At the time of the earthquake, Lawson was holding a press conference to announce the release of their new candy line. Five minutes after the earthquake, Lawson had set up a task force.
Yamaguchi was outside, near his office. His company’s Rentora service provides rental trucks and drivers for businesses and end users. He checked the traffic reports and realized the severity of the situation.
A couple hours later, Yamaguchi received a call from Lawson. Lawson wanted to send an emergency relief effort to the disaster-stricken areas. No other trucking company was able to help. With rumors of the nuclear situation spreading, no one wanted to go.
Rentora had no available drivers, but that was not the case for trucks. Yamaguchi decided he would drive a truck himself. He accepted Lawson’s request. Lawson’s task force erupted into cheers.
What Yamaguchi saw
Yamaguchi arrived in Sendai, the nearest major city to the earthquake, on the 13th. Though the physical damage was limited, the very real effects of the earthquake quickly made themselves apparent. Convenience stores that could not stock their inventory closed. That day, only a quarter of Lawson’s stores remained open in the nearest three prefectures. Only one remained open in all of Iwate prefecture, an area a little larger than the state of Connecticut.
The next day, Yamaguchi drove back to Tokyo along with two friends who were in Sendai during the earthquake. They listened to earthquake reports on the national radio broadcast. Hearing the tremendous scale of the disaster, he could not hold back his tears.
“What can I do?” “Is there something I can do?”
Yamaguchi finally decided that he will make as many delivery trips necessary back to northeastern Japan, even if he had to make them for free.
By the 15th, the situation was improving. Three quarters of Lawson’s stores were opened. Lawson’s Miyagi prefecture established a route from their Kyushu branches to bring in fuel and recommenced manufacturing their products. Rice balls started lining the shelves again.
Life moves forward
On his third trip, Yamaguchi went to Rikuzentakata. There, he was no longer delivering to convenience stores. He was delivering goods to rubble. The townspeople just stood staring at the destruction.

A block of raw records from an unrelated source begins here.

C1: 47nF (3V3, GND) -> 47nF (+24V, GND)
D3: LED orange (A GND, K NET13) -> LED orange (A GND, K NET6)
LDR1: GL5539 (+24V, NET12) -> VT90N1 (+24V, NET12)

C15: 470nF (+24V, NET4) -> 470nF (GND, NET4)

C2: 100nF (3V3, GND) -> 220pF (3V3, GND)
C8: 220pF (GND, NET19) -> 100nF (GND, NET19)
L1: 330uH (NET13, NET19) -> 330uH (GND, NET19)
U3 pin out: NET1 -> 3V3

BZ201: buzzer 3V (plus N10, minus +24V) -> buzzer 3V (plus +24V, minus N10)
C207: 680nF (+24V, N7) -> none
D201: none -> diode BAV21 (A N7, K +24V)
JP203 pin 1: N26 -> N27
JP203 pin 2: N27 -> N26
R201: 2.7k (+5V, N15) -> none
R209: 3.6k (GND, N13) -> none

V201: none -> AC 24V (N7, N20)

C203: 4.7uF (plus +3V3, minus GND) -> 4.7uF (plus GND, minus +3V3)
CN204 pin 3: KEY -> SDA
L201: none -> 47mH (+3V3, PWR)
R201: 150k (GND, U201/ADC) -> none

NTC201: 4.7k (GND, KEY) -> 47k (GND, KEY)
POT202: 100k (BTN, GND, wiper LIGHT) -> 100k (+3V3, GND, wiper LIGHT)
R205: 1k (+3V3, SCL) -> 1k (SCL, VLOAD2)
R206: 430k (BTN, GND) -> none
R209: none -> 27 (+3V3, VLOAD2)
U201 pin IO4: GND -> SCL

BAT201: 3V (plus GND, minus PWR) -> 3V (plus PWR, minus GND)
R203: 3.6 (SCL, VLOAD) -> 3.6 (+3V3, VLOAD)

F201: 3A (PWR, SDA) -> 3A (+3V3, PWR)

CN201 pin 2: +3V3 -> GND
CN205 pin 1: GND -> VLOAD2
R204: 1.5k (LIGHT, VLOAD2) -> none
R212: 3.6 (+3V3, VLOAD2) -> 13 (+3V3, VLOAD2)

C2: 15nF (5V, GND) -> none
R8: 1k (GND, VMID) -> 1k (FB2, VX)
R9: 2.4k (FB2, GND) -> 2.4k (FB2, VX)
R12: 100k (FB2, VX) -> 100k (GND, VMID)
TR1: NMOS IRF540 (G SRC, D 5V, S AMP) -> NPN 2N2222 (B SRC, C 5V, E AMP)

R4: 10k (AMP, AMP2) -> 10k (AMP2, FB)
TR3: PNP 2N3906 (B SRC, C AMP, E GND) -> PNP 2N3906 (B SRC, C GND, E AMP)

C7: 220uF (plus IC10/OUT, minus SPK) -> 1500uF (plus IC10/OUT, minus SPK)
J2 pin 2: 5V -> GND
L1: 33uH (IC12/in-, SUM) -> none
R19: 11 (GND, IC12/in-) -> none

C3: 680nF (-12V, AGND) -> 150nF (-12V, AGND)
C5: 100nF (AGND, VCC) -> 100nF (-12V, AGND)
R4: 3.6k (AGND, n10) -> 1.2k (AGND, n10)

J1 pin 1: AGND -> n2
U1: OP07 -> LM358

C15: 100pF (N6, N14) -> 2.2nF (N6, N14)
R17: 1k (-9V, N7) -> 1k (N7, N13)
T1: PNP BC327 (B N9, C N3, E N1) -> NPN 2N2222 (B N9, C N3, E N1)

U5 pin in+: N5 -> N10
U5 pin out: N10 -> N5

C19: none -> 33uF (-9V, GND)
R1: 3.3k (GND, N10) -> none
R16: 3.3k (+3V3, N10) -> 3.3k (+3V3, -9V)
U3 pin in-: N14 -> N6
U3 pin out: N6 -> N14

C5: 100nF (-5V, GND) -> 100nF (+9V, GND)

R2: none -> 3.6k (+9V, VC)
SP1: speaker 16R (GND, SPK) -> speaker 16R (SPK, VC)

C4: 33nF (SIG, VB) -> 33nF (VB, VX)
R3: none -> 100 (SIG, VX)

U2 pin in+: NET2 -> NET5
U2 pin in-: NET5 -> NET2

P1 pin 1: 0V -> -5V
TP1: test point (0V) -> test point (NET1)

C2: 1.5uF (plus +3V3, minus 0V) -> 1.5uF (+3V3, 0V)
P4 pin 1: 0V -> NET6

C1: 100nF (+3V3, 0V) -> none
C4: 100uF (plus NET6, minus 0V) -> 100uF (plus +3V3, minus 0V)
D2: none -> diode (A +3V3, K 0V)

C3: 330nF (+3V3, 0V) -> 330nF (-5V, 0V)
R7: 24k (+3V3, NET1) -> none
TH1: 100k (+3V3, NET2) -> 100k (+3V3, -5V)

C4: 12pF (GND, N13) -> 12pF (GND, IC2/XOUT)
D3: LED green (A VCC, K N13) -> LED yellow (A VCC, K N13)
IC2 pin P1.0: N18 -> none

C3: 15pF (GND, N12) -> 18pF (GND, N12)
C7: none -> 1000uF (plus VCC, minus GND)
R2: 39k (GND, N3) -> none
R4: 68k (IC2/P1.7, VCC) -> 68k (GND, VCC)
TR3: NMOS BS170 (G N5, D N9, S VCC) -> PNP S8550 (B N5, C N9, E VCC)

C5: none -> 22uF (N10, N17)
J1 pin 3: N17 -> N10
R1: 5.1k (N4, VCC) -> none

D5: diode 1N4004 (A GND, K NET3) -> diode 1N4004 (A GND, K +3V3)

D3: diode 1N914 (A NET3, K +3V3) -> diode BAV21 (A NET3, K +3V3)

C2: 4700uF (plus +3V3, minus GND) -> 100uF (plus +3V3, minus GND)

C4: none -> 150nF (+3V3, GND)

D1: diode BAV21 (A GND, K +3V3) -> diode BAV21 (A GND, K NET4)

However, a manager at a local Lawson said simply, “People are strong.” Even without a store, he will keep the business going, holding a flashlight in hand.
Rentora offers free delivery to addresses within 30 km of the nuclear power plants in Fukushima. While the foreign press fuels fear of Japan’s nuclear situation, hurting Japan’s recovery, Yamaguchi and many others are taking steps towards recovery. Step by step, life returns to normal.